Si le malheur eût voulu que M. de Lascours pérît victime de son dévouement, on aurait accusé l'Empereur de barbarie, et cependant il n'était ni cruel ni sanguinaire; car il ne faut pas confondre la cruauté avec la sévérité: je ne connais, hélas! qu'un seul acte, résultat des plus funestes conseils, qui puisse lui être reproché par la postérité[97]. Qui sont, hors de là, les victimes de sa prétendue férocité? Regardera-t-on comme un meurtre juridique, la mort de Georges et de ses obscurs complices? Aurait-on oublié la machine infernale et ses affreux ravages? Georges, à la tête des Chouans, était un Français égaré qu'on devait plaindre et épargner. Georges, à la tête d'une bande d'assassins, était indigne de toute pitié, et la morale et l'humanité exigeaient son supplice.

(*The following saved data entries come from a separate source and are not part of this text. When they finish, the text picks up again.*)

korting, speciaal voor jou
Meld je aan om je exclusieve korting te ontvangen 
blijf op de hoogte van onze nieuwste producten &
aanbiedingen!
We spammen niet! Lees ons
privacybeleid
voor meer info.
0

Dira-t-on que Pichegru fut étranglé par ses ordres? les desseins de Pichegru étaient si avérés, et les lois si formelles, qu'il ne pouvait échapper à l'échafaud: pourquoi donc l'aurait-il fait tuer? Les plus grands criminels eux-mêmes ne commettent point de forfaits inutiles. On craignait ses révélations?… Que pouvait-il apprendre à la France? que Napoléon aspirait au trône: personne ne l'ignorait.
Un homme que Napoléon devait redouter, c'était Moreau; fit-il attenter à sa vie? Cependant il était moins dangereux de l'assassiner, que de traduire, sur le banc où s'assied le crime, un guerrier alors si cher à la France et à l'armée.